▶ Problem details: Can you write out these rows again with every "Beranda" switched to "Halaman Utama" and nothing else changed?

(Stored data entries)
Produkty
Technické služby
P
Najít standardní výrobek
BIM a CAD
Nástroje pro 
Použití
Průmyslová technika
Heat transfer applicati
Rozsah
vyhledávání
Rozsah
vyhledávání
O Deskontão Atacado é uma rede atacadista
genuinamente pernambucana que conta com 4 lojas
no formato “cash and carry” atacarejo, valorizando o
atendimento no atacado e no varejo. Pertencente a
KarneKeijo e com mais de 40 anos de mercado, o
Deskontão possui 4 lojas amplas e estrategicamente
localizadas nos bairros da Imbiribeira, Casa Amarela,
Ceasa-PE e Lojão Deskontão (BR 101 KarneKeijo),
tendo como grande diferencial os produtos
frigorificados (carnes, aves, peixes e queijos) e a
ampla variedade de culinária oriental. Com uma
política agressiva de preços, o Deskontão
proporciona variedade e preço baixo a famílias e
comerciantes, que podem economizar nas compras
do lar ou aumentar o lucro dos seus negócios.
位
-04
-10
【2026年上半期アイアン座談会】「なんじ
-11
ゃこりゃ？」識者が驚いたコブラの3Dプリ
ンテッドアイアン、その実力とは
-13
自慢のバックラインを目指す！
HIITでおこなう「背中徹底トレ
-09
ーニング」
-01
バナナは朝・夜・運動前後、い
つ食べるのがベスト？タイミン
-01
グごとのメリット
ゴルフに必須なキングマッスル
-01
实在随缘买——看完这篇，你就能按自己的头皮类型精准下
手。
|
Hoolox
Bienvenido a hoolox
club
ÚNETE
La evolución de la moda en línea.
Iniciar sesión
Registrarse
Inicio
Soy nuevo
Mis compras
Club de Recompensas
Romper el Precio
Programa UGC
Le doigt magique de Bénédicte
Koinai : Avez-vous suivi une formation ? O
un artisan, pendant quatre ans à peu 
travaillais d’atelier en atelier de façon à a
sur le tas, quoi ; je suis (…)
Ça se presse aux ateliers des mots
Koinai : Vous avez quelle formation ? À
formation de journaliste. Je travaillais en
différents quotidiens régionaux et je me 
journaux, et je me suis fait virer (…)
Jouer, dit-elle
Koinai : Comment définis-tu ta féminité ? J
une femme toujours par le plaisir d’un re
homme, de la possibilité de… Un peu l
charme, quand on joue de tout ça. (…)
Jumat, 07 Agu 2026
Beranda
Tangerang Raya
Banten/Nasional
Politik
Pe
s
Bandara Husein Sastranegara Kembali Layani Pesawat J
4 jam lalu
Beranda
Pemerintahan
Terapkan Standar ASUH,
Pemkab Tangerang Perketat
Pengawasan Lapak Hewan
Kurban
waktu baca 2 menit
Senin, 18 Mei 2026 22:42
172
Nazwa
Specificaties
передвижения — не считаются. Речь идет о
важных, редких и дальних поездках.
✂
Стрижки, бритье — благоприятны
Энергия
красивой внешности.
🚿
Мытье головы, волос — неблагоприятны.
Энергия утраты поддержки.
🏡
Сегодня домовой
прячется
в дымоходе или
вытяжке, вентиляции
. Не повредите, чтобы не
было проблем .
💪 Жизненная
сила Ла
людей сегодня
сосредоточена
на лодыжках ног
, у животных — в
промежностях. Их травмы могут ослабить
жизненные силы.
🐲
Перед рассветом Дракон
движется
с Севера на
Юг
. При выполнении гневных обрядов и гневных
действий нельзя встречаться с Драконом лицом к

▶ Solved exercise:
Produkty
Technické služby
P
Najít standardní výrobek
BIM a CAD
Nástroje pro 
Použití
Průmyslová technika
Heat transfer applicati
Rozsah
vyhledávání
Rozsah
vyhledávání
O Deskontão Atacado é uma rede atacadista
genuinamente pernambucana que conta com 4 lojas
no formato “cash and carry” atacarejo, valorizando o
atendimento no atacado e no varejo. Pertencente a
KarneKeijo e com mais de 40 anos de mercado, o
Deskontão possui 4 lojas amplas e estrategicamente
localizadas nos bairros da Imbiribeira, Casa Amarela,
Ceasa-PE e Lojão Deskontão (BR 101 KarneKeijo),
tendo como grande diferencial os produtos
frigorificados (carnes, aves, peixes e queijos) e a
ampla variedade de culinária oriental. Com uma
política agressiva de preços, o Deskontão
proporciona variedade e preço baixo a famílias e
comerciantes, que podem economizar nas compras
do lar ou aumentar o lucro dos seus negócios.
位
-04
-10
【2026年上半期アイアン座談会】「なんじ
-11
ゃこりゃ？」識者が驚いたコブラの3Dプリ
ンテッドアイアン、その実力とは
-13
自慢のバックラインを目指す！
HIITでおこなう「背中徹底トレ
-09
ーニング」
-01
バナナは朝・夜・運動前後、い
つ食べるのがベスト？タイミン
-01
グごとのメリット
ゴルフに必須なキングマッスル
-01
实在随缘买——看完这篇，你就能按自己的头皮类型精准下
手。
|
Hoolox
Bienvenido a hoolox
club
ÚNETE
La evolución de la moda en línea.
Iniciar sesión
Registrarse
Inicio
Soy nuevo
Mis compras
Club de Recompensas
Romper el Precio
Programa UGC
Le doigt magique de Bénédicte
Koinai : Avez-vous suivi une formation ? O
un artisan, pendant quatre ans à peu 
travaillais d’atelier en atelier de façon à a
sur le tas, quoi ; je suis (…)
Ça se presse aux ateliers des mots
Koinai : Vous avez quelle formation ? À
formation de journaliste. Je travaillais en
différents quotidiens régionaux et je me 
journaux, et je me suis fait virer (…)
Jouer, dit-elle
Koinai : Comment définis-tu ta féminité ? J
une femme toujours par le plaisir d’un re
homme, de la possibilité de… Un peu l
charme, quand on joue de tout ça. (…)
Jumat, 07 Agu 2026
Halaman Utama
Tangerang Raya
Banten/Nasional
Politik
Pe
s
Bandara Husein Sastranegara Kembali Layani Pesawat J
4 jam lalu
Halaman Utama
Pemerintahan
Terapkan Standar ASUH,
Pemkab Tangerang Perketat
Pengawasan Lapak Hewan
Kurban
waktu baca 2 menit
Senin, 18 Mei 2026 22:42
172
Nazwa
Specificaties
передвижения — не считаются. Речь идет о
важных, редких и дальних поездках.
✂
Стрижки, бритье — благоприятны
Энергия
красивой внешности.
🚿
Мытье головы, волос — неблагоприятны.
Энергия утраты поддержки.
🏡
Сегодня домовой
прячется
в дымоходе или
вытяжке, вентиляции
. Не повредите, чтобы не
было проблем .
💪 Жизненная
сила Ла
людей сегодня
сосредоточена
на лодыжках ног
, у животных — в
промежностях. Их травмы могут ослабить
жизненные силы.
🐲
Перед рассветом Дракон
движется
с Севера на
Юг
. При выполнении гневных обрядов и гневных
действий нельзя встречаться с Драконом лицом к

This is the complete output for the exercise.